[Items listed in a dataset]
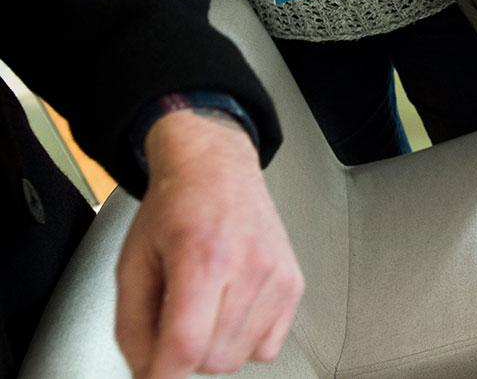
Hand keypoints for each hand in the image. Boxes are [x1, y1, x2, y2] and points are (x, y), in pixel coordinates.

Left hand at [115, 109, 302, 377]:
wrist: (218, 170)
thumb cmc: (176, 207)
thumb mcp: (132, 263)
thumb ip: (132, 324)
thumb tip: (146, 370)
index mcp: (202, 257)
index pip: (185, 345)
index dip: (161, 375)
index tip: (152, 378)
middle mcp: (249, 267)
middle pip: (213, 359)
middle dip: (185, 354)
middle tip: (174, 321)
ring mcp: (277, 277)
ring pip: (240, 358)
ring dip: (214, 348)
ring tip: (203, 308)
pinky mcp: (293, 284)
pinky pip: (267, 347)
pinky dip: (244, 341)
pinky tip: (229, 310)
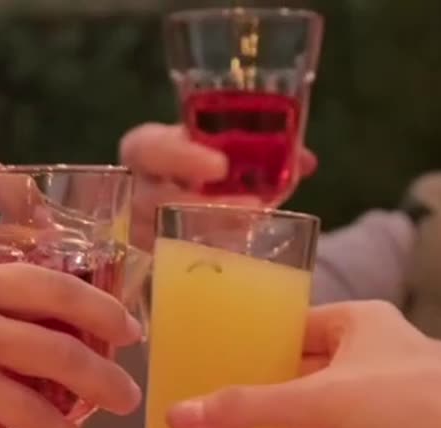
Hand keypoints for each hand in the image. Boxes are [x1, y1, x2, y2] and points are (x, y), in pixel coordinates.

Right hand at [118, 123, 316, 248]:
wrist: (180, 196)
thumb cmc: (200, 164)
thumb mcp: (222, 148)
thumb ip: (257, 151)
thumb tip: (305, 161)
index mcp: (145, 152)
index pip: (147, 148)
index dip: (180, 157)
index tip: (221, 167)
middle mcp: (135, 190)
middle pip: (152, 200)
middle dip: (202, 206)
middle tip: (253, 207)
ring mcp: (138, 228)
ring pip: (160, 238)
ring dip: (209, 236)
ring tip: (252, 232)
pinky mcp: (149, 259)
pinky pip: (169, 266)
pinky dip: (205, 263)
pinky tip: (237, 261)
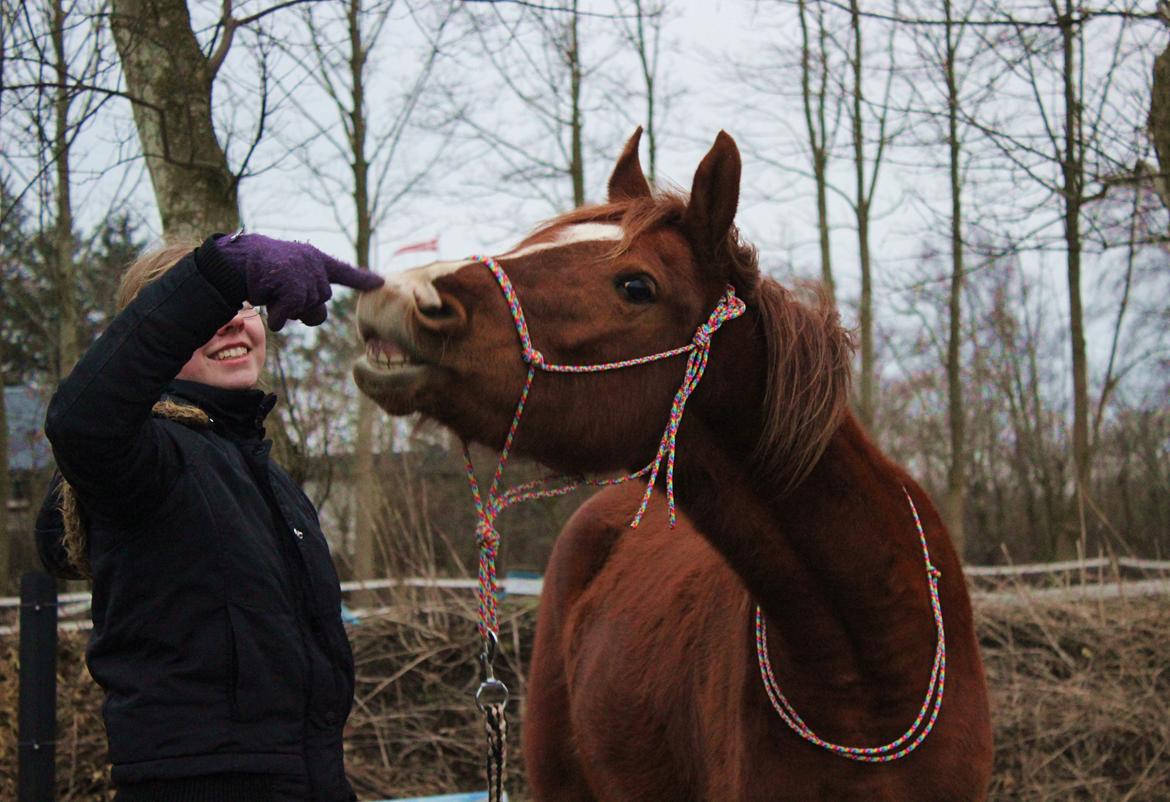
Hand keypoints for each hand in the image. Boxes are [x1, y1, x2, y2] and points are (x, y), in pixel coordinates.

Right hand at [217, 233, 383, 330]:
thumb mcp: (290, 276)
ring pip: (303, 311)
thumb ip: (308, 292)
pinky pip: (285, 317)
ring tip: (269, 290)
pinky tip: (263, 299)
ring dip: (284, 309)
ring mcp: (303, 276)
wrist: (238, 258)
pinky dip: (274, 317)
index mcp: (316, 260)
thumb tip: (314, 315)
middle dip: (299, 306)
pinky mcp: (289, 288)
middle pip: (318, 304)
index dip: (362, 279)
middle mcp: (314, 266)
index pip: (344, 272)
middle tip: (278, 290)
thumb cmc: (263, 269)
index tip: (380, 282)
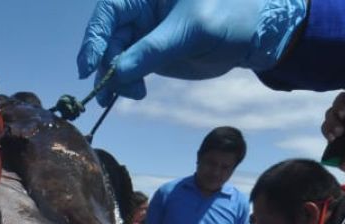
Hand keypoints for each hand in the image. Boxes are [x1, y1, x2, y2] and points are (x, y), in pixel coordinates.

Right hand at [77, 0, 308, 105]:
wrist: (256, 34)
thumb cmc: (230, 14)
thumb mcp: (192, 30)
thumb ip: (153, 50)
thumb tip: (119, 70)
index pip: (110, 11)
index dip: (95, 37)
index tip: (88, 67)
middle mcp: (142, 9)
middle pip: (109, 36)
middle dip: (108, 63)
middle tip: (113, 89)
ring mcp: (146, 31)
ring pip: (116, 54)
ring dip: (116, 77)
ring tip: (130, 93)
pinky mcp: (153, 51)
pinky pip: (130, 66)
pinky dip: (126, 81)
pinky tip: (133, 92)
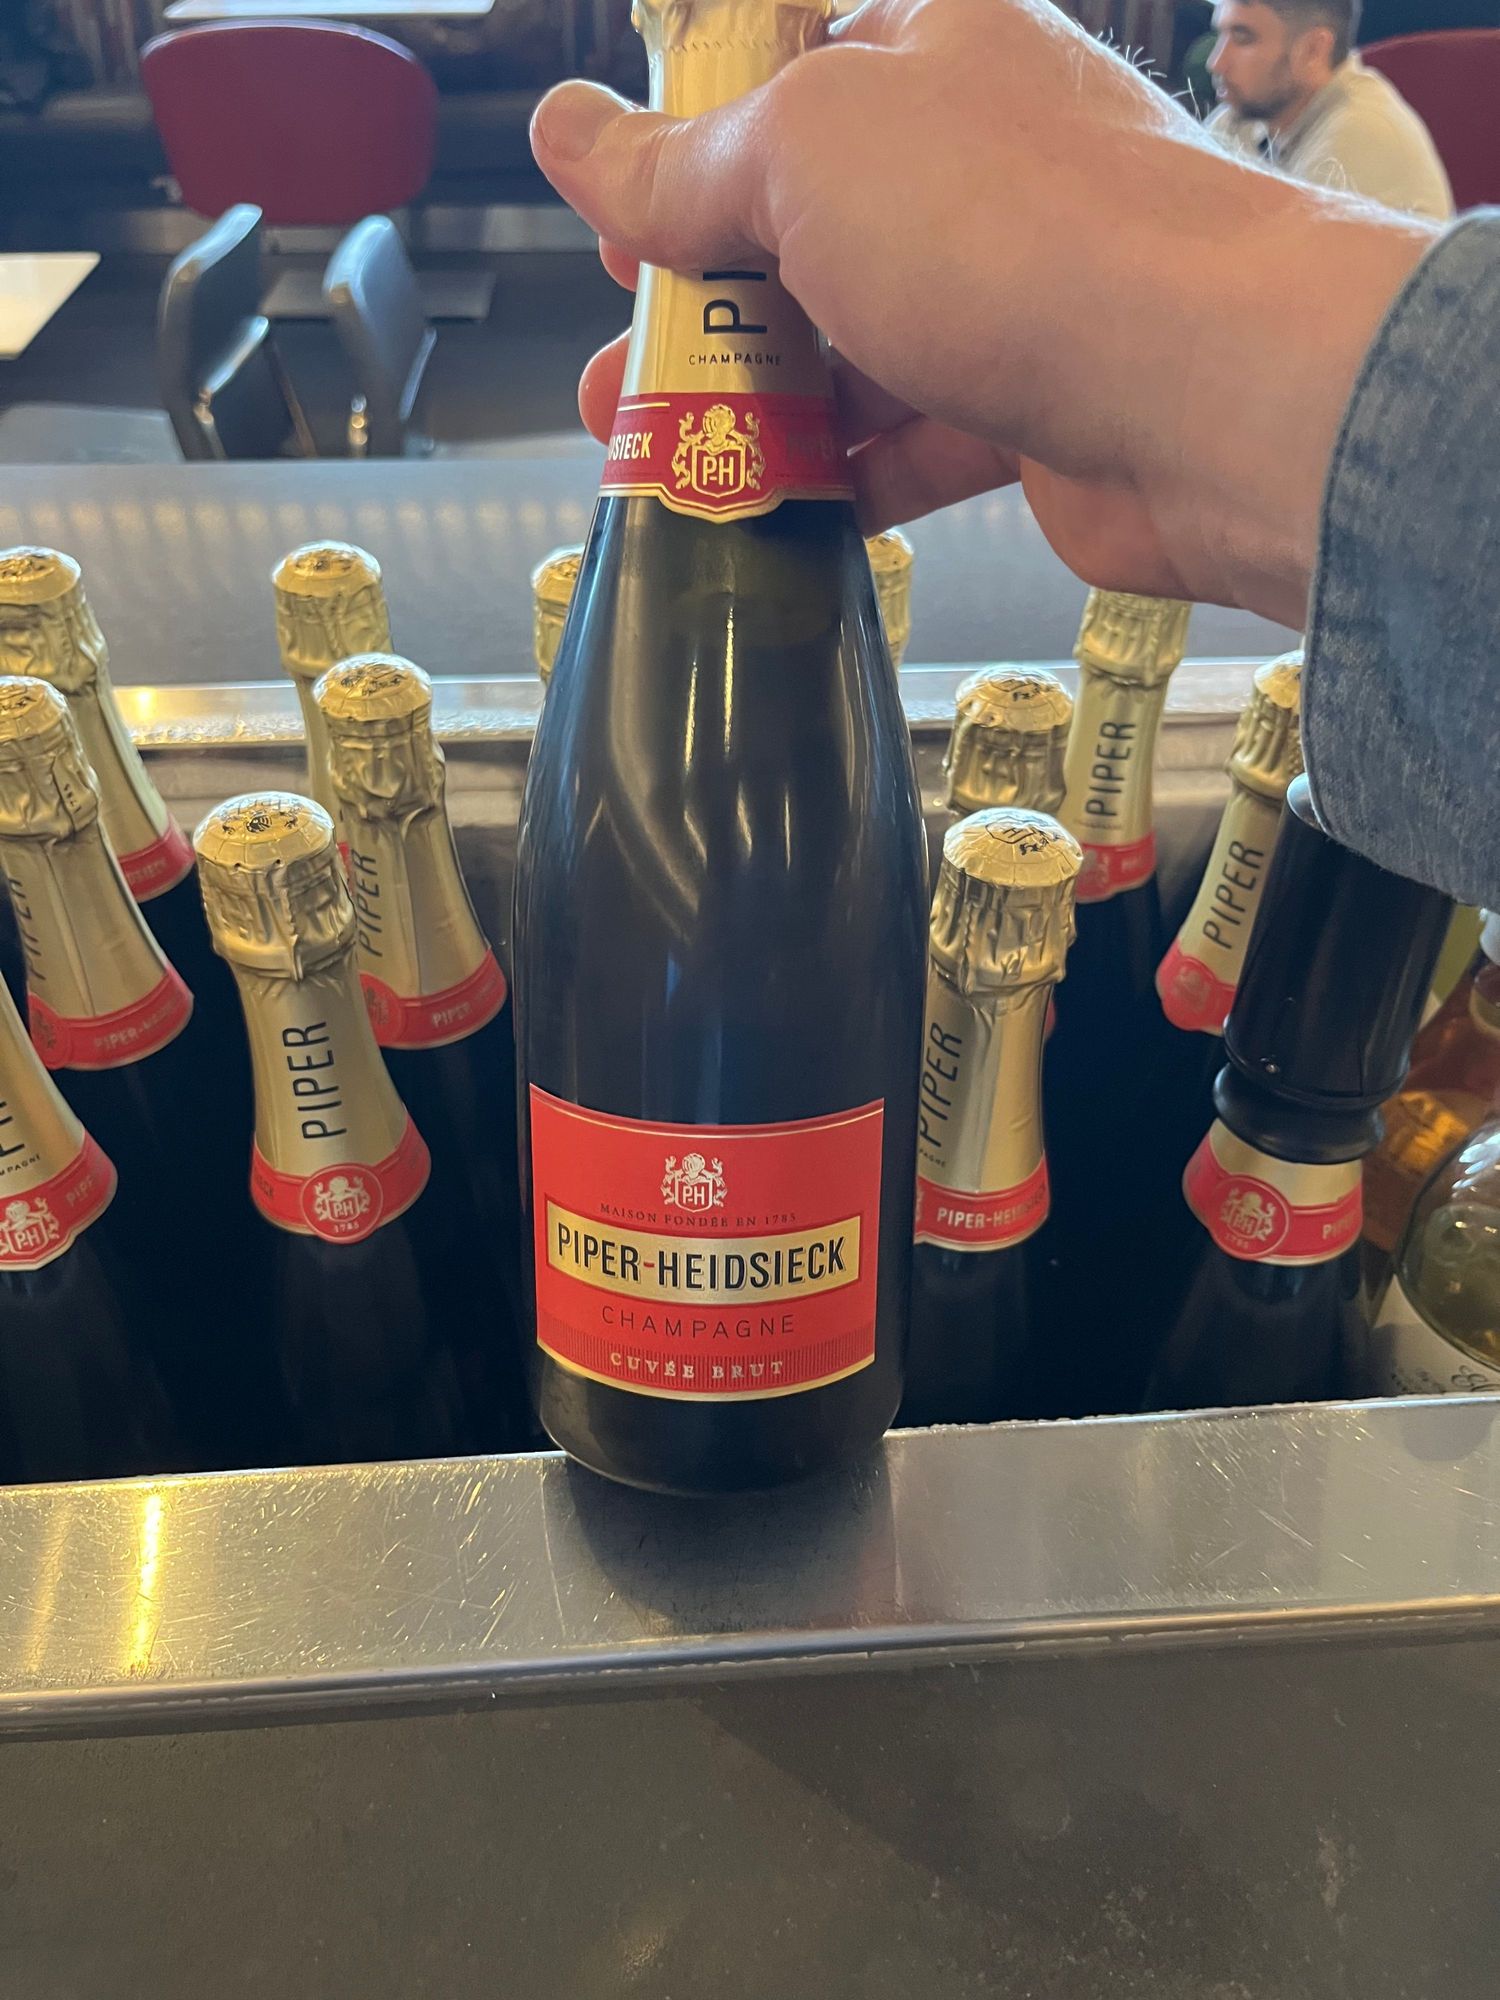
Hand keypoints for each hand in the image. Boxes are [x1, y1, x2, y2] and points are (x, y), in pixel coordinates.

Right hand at [531, 0, 1435, 624]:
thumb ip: (681, 162)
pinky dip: (836, 476)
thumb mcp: (805, 157)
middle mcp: (976, 161)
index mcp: (931, 49)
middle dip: (696, 306)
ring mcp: (1010, 292)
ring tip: (657, 462)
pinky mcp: (1032, 412)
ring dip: (748, 407)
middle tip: (617, 370)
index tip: (616, 231)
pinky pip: (909, 442)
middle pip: (804, 230)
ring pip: (850, 346)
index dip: (688, 153)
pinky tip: (765, 513)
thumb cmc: (1013, 228)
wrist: (1205, 391)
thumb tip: (564, 129)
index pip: (788, 79)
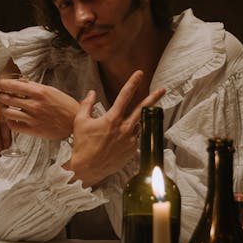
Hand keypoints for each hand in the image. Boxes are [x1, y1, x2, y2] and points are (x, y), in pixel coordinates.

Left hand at [0, 79, 78, 141]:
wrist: (75, 123)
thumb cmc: (65, 105)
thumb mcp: (51, 90)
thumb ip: (34, 86)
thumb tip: (20, 81)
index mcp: (39, 92)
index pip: (13, 85)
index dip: (3, 84)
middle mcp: (34, 105)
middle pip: (7, 98)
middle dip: (1, 96)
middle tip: (2, 96)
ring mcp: (33, 118)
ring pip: (7, 112)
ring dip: (5, 109)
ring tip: (8, 107)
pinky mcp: (33, 130)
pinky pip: (13, 125)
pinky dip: (10, 121)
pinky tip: (14, 118)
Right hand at [66, 71, 165, 188]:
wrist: (87, 168)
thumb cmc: (82, 145)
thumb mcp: (80, 121)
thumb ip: (86, 105)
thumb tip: (91, 93)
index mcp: (112, 119)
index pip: (125, 96)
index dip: (132, 83)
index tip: (139, 74)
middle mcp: (124, 129)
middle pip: (143, 109)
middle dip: (153, 98)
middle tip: (162, 90)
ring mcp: (130, 141)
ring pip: (138, 125)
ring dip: (137, 120)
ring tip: (130, 122)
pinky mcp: (132, 151)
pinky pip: (135, 138)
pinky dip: (130, 135)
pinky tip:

[ABOUT THIS TASK] Take the entries above and restate them word for word, minus their images.

[SOLUTION BELOW]
Hand keypoints for each hand in the image. Boxes are [x1, y1, x2, y2] and points are (x, y), in pixel coordinates.

Left hand at [115, 109, 302, 377]:
wrist: (218, 170)
thumb cmc: (176, 207)
thumb mcp: (132, 263)
thumb ip: (132, 324)
thumb tip: (146, 370)
index mcp: (202, 257)
index pip: (185, 345)
index dip: (161, 375)
index tip: (152, 378)
middle mcp: (249, 267)
middle pip: (213, 359)
middle dip: (185, 354)
middle tip: (174, 321)
ring mcp: (277, 277)
ring pip: (240, 358)
ring dip: (214, 348)
ring tip: (203, 308)
pinky mcp: (293, 284)
pinky pip: (267, 347)
pinky dip: (244, 341)
pinky tip: (229, 310)
Hand keypoints for each hand in the image. Boxes are [x1, y1, x2, y2] and points are (x, y), in pixel coordinates.

Right hand at [118, 123, 316, 248]:
wrist: (180, 196)
thumb cmc: (200, 164)
thumb mcp: (222, 148)
thumb ip: (257, 151)
thumb tip: (305, 161)
index mcp: (145, 152)
index pip: (147, 148)
index dip: (180, 157)
index tip: (221, 167)
middle mcp: (135, 190)
middle pip: (152, 200)
middle dip: (202, 206)
middle tip: (253, 207)
ring mcp: (138, 228)
ring pip: (160, 238)
ring dip: (209, 236)
ring tip: (252, 232)
pinky mcp: (149, 259)
pinky pip: (169, 266)
pinky dip: (205, 263)
pinky tip: (237, 261)
Hand keypoints for each hand in the image. Boxes are [x1, y1, x2, y2] and points are (x, y), in pixel coordinates.

Right hand at [217, 233, 383, 330]:
thumb mcp: (290, 276)
ring pip: (303, 311)
thumb ip: (308, 292)
pinky pip: (285, 317)
ring tip: (269, 290)
pinky tip: (263, 299)
ring dip: (284, 309)
ring mcp: (303, 276)
wrist: (238, 258)
pinky dip: (274, 317)
index mcp: (316, 260)
thumb tip: (314, 315)
middle dip: (299, 306)
pinky mcp: (289, 288)
middle pip: (318, 304)
index dip: (362, 279)
middle mcp: (314, 266)
index pip: (344, 272)
middle tip: (278, 290)
thumb cmc: (263, 269)
index tip: (380, 282)
Hand keypoints for each hand in the image. Boxes are [x1, y1, x2, y2] and points are (x, y), in pixel coordinates.

Right hand at [77, 0, 308, 105]:
wrist: (256, 34)
thumb cmc: (230, 14)
thumb mcp: (192, 30)
thumb ip: (153, 50)
thumb tip: (119, 70)
index pip: (110, 11)
index dip: (95, 37)
index tip: (88, 67)
middle mcp: (142, 9)
middle pip: (109, 36)
middle dip: (108, 63)
middle tip: (113, 89)
ring mcp: (146, 31)
ring pip: (116, 54)
ring dip: (116, 77)
ring tip: (130, 93)
pinky mcp: (153, 51)
pinky pip: (130, 66)
pinky dip: (126, 81)
pinky tip: (133, 92)
Hand keypoints for each hand in the image. Boxes are [x1, y1, x2, y2] and points are (x, y), in pixel coordinates.

Right hand at [531, 0, 1435, 624]:
thumb ip: (681, 162)
pinky dip: (836, 476)
thumb mcp: (805, 157)
middle mcp: (976, 161)
index mcp: (931, 49)
middle dip: (696, 306)
ring mcp: (1010, 292)
ring tip: (657, 462)
pinky mcp: (1032, 412)
ring dip: (748, 407)
middle tip: (617, 370)
index tip: (616, 231)
pinky pip: (909, 442)
middle pip: (804, 230)
ring pip: (850, 346)
index dip: (688, 153)
pinky tip: (765, 513)
thumb cmc: (1013, 228)
wrist: (1205, 391)
thumb tip: (564, 129)
index pip: (788, 79)
Hand keypoints for each hand in the image. Boxes are [x1, y1, x2, y2] and points are (x, y), in pixel coordinates.

Left hand at [0, 79, 78, 141]:
wrist: (75, 123)
thumb cmc: (65, 105)
thumb mcp: (51, 90)
thumb ip: (34, 86)
thumb tip: (20, 81)
index mcp: (39, 92)
index pip: (13, 85)
index dip: (3, 84)
middle mcp: (34, 105)
middle pip: (7, 98)
middle dip: (1, 96)
middle tip: (2, 96)
ring mcp: (33, 118)
ring pip: (7, 112)
ring dip: (5, 109)
ring tip: (8, 107)
pinky mcp: (33, 130)
pinky pip: (13, 125)
pinky dip: (10, 121)
pinky tip: (14, 118)
Right hand at [66, 71, 165, 188]:
wrist: (87, 168)
thumb cmc: (82, 145)
thumb mcp: (80, 121)
thumb ip: (86, 105)
thumb tip: (91, 93)
index mcp: (112, 119)
index pip: (125, 96)
index dip: (132, 83)
index tip: (139, 74)
middle mcp: (124, 129)
middle pip: (143, 109)
middle dip: (153, 98)
middle tip: (162, 90)
ring mcp: (130, 141)
ring pip: (138, 125)
ring dip: (137, 120)
ring tip: (130, 122)
pinky mcp: (132, 151)
pinky pip: (135, 138)
pinky dip: (130, 135)
pinky tip:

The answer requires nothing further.